Teaching in vernacular is setback ...

... to good performance in external exams
Ho, Feb. 25, GNA - An Educationist on Friday observed that the policy of teaching in vernacular in the first years of education in public basic school could be a setback to their performance in external examinations.

Mrs Lucy Kwapong, Director of Education, Tema Municipality, who made the observation said it is a "known fact that private schools, where the medium of instruction is English from kindergarten, perform better at such exams because the questions are set in English". She was contributing to discussions at a Sensitisation Workshop on the Teacher Education (TED) and GTZ Developed Methodologies in Mathematic, Environmental Studies, Reading and Writing, under the Assistance to Teacher Education Project (ASTEP), in Ho.

Mrs Kwapong said public school pupils had performed badly in such examinations because they lacked the command of the English Language and called for the disparity inherent in the policy to be addressed. Mr Victor Mensah, Acting Volta Regional Director of Education, however, explained that under the policy, English would be taught as a subject, assuring that the policy was functional.

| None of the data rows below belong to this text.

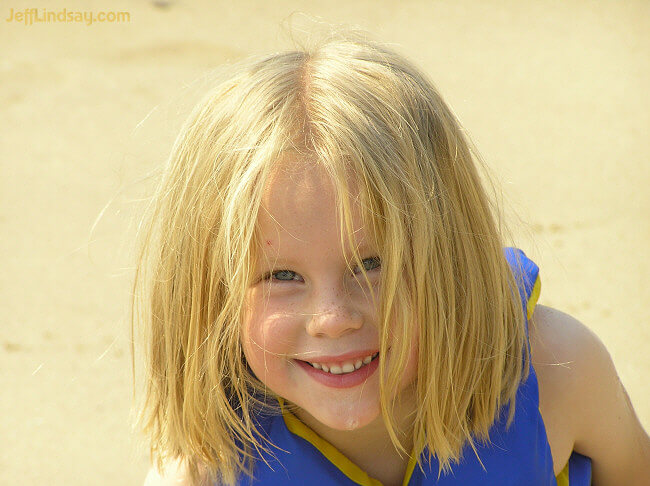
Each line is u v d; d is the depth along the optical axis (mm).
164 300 3264
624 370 7730
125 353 8492
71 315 9227
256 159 2857
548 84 16391
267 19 20781
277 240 2828
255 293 2953
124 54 18406
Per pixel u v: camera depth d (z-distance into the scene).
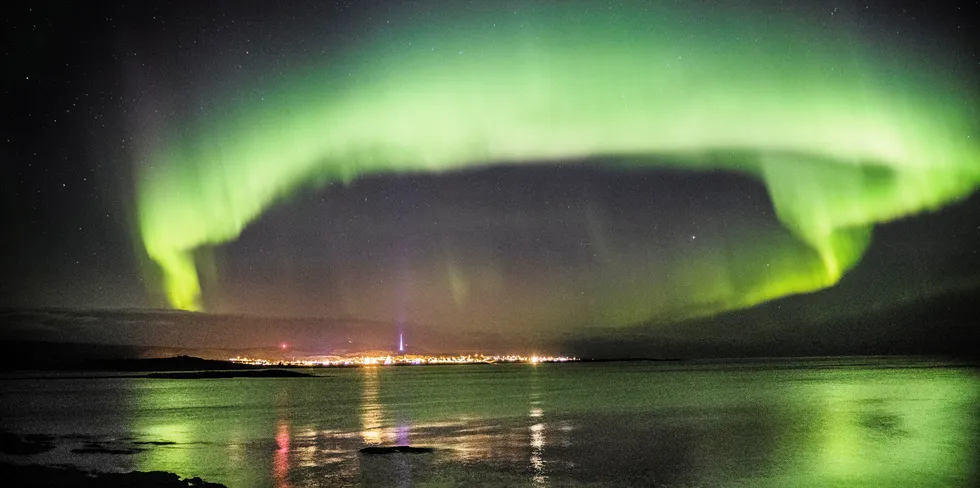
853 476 21.44
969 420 37.00
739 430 34.00
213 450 28.02
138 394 79.81
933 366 154.62
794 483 20.41
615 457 25.42
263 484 20.23
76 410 53.00
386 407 53.75
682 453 26.41
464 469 22.80
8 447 28.39
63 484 17.55
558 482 20.77
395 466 23.41
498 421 40.12
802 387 72.56
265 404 59.84
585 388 82.62
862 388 68.38
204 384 112.94
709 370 160.75
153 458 25.73
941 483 20.19
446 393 76.19
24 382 120.06
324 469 22.81
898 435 31.02
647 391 72.50
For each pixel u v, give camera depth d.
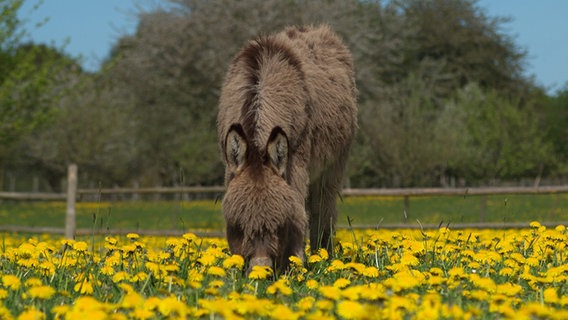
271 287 3.64
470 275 4.16
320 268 5.03
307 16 24.42
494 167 40.00
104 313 2.82
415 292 3.99
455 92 46.94
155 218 21.80
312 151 5.91
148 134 28.84
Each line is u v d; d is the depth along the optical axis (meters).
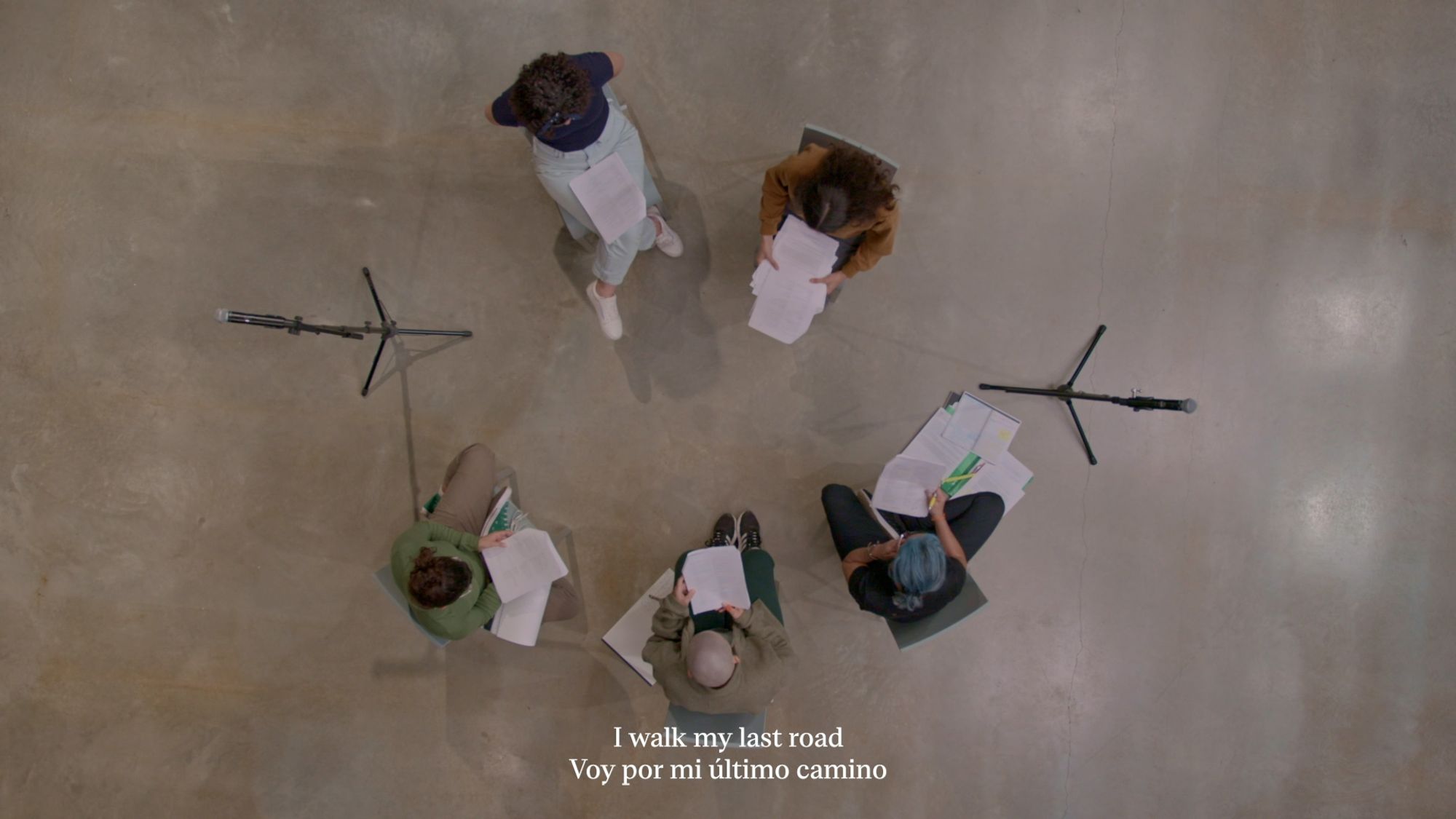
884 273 3.37
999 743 3.40
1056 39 3.35
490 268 3.37
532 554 2.80
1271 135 3.35
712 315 3.39
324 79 3.35
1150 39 3.35
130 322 3.34
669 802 3.40
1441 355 3.34
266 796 3.37
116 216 3.34
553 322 3.38
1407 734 3.35
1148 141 3.35
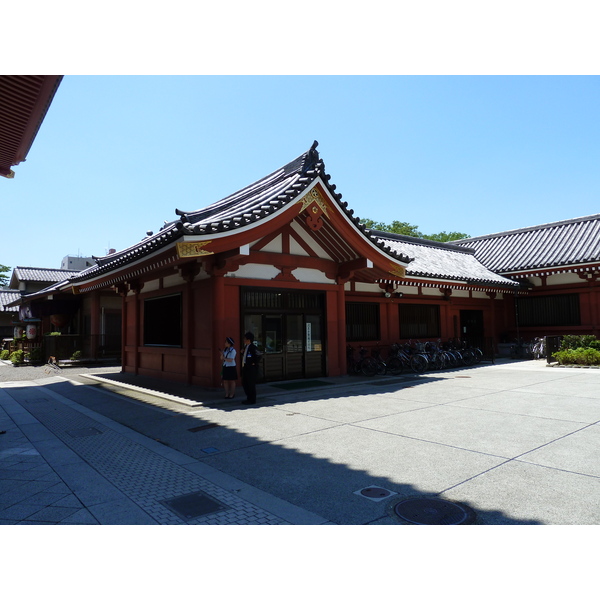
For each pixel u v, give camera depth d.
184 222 9.38
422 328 18.80
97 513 4.19
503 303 23.27
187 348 11.96
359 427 7.29
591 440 6.28
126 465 5.72
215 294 10.84
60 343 22.20
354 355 15.62
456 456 5.68
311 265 12.76
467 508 4.13
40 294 23.80
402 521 3.90
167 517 4.08
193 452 6.23
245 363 9.51
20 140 7.65
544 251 22.62
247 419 8.07
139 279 14.91
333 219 11.77
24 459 6.07
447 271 19.56
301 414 8.37
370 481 4.89
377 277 14.59
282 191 11.55
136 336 15.34
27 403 11.09
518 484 4.68
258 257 11.49
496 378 13.26
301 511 4.16
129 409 9.55
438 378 13.30
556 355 16.95
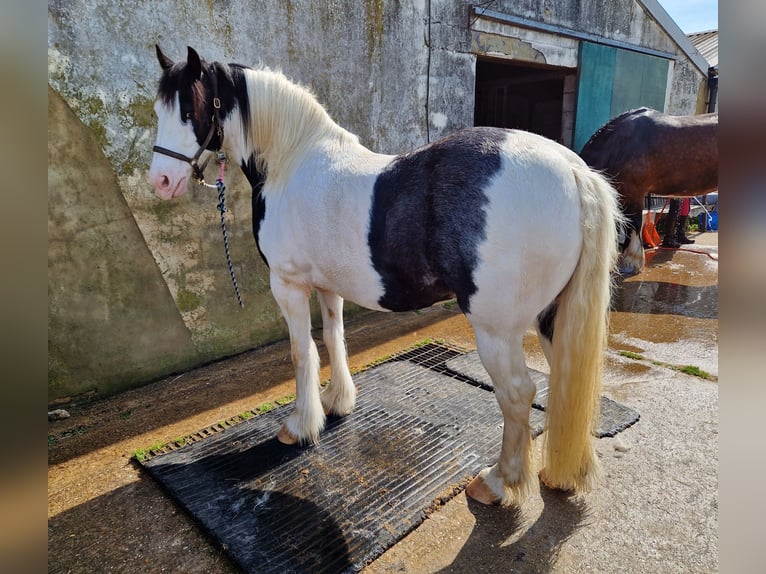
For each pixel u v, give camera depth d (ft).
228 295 10.62
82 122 8.28
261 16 10.03
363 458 6.84
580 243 5.07
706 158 13.70
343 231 5.68
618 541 5.29
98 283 8.82
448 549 5.27
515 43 15.31
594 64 17.85
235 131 6.56
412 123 13.33
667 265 16.70
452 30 13.64
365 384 9.07
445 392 8.70
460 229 4.89
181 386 9.54
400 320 12.81
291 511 5.86
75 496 6.40
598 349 5.26
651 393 8.39
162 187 6.32
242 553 5.23
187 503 6.05
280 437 7.30
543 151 4.98
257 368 10.25
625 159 14.28
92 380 8.98
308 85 11.05
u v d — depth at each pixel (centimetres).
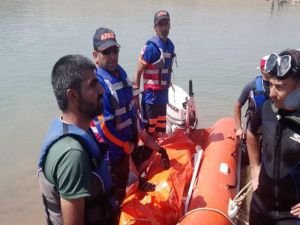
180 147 431
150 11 1898
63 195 189
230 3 2391
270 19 1802
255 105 388
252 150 291
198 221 322
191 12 1944
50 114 712
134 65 955
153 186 357
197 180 386
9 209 453
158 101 505
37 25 1454
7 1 2123
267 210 261
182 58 1049
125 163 350
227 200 359
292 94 234
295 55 230
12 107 732
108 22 1544
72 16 1686
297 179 241
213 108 748
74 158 188
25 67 940
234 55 1095
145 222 303
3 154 579
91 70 203
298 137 235
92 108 204
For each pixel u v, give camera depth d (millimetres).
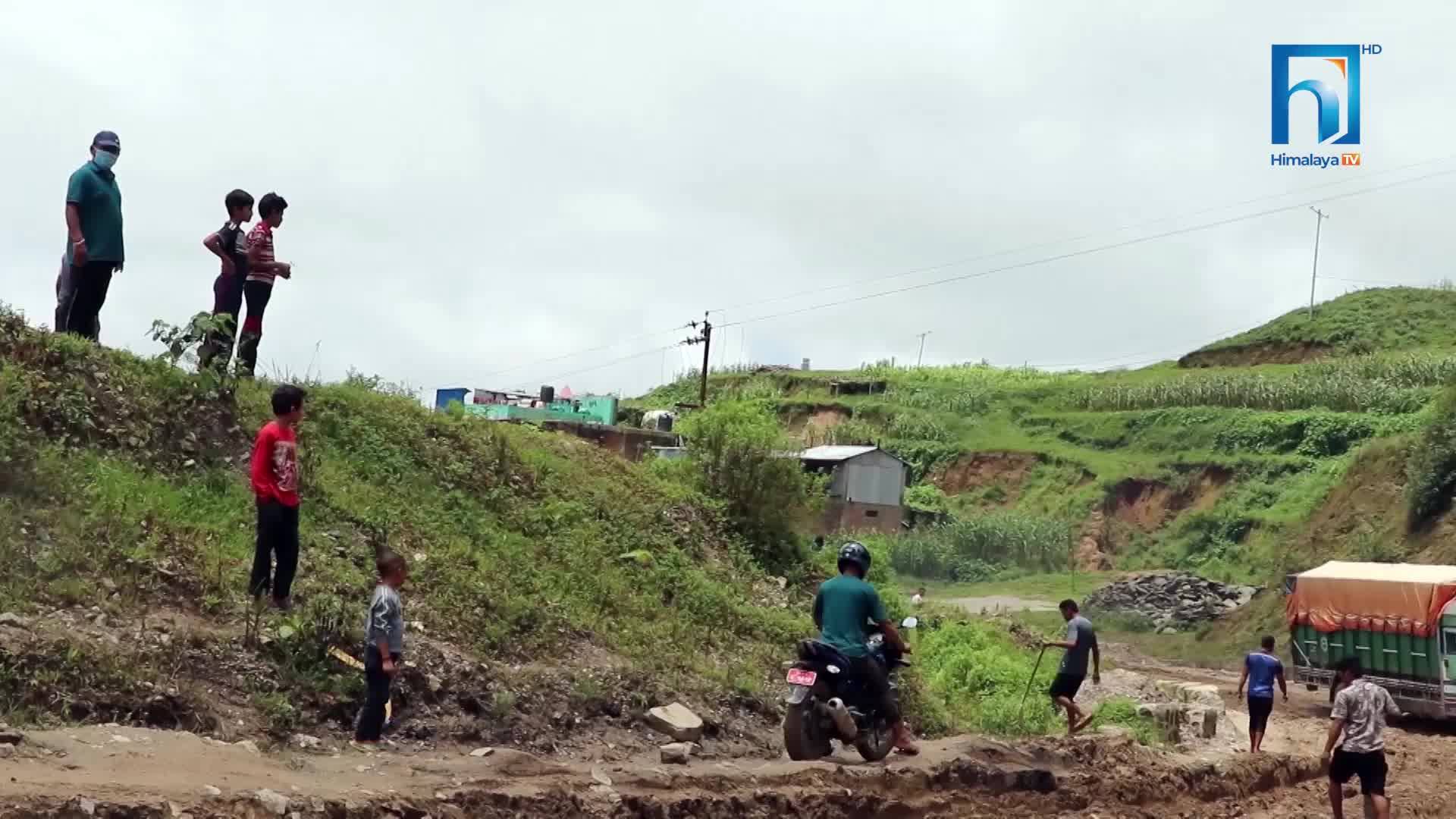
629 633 14117
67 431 11875
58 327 13555
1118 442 72375
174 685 9180
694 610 15797
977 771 11570
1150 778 12953
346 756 9023
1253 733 17781
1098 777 12602
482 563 13844
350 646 10742
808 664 11461
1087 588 49969
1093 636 16203
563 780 8969
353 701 10219
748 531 19500
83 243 13070
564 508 16438
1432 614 24297
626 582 15594
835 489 53656
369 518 13422
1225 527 58500
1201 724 19312
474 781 8531
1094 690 23125
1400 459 43812
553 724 11398
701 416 20531
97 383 12664
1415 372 69938
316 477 13656
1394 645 25078
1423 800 14641
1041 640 26453
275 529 10664
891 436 79125
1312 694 28531
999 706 17359
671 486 19438
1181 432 69750
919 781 11016
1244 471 63250
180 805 6652
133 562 10445
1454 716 23859
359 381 17312
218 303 13883
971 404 82938
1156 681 24906
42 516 10531
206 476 12594
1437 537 38375
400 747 9953
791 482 19891
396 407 16656
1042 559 56188
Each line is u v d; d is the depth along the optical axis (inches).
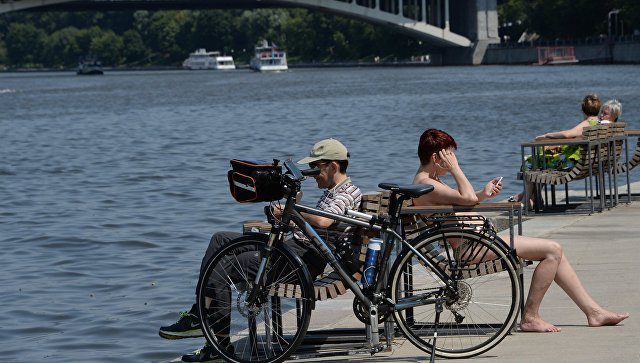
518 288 662.5
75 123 5187.0
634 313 754.8
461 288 660.7
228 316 668.1
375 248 664.4
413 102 6186.0
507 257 659.4
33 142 3988.7
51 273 1310.3
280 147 3462.1
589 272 901.2
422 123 4389.8
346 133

He said instructions in vernacular in the early years of education facilitated "a breakthrough to literacy" which forms a bridge to the knowledge of the English Language.

Mr Mensah said there were pupils in class one who could read both vernacular and English fluently adding that let "us not try to emphasise the problems but see them as challenges".

Metro, Municipal and District Directors of Education attended the workshop from the Central, Greater/Accra and Volta regions. Mr Victor Mante, Deputy Director of Teacher Education Division of the Ghana Education Service (GES) said the project was aimed at strengthening and improving the quality of teaching and learning at the lower primary level.

He said the project was also to meet the demand of the Education Sector Report (MOEYS, 2002), which advocated the development of an effective reading culture as key to the enhancement of learning outcomes.

Mr Mante said specialists had been trained to develop subject related methodologies for Primary one to Primary two and manuals on instructional materials for Teacher Training College tutors in five Ghanaian languages for lower primary schools.

He said supplementary readers had also been developed in four titles in Twi, Ewe, Ga, Dagbani, Gonja, Dagare, Likpakpan and Gurune. Mrs Ama Oppong-Dua, Project Coordinator said the GTZ in support of government policy to promote the development of teaching and learning materials in the Ghanaian Languages had devised the project to remain sustainable even after termination.

She said though the teacher's guides and textbooks were in five languages the methodologies were developed in a manner to be replicated and translated into other languages.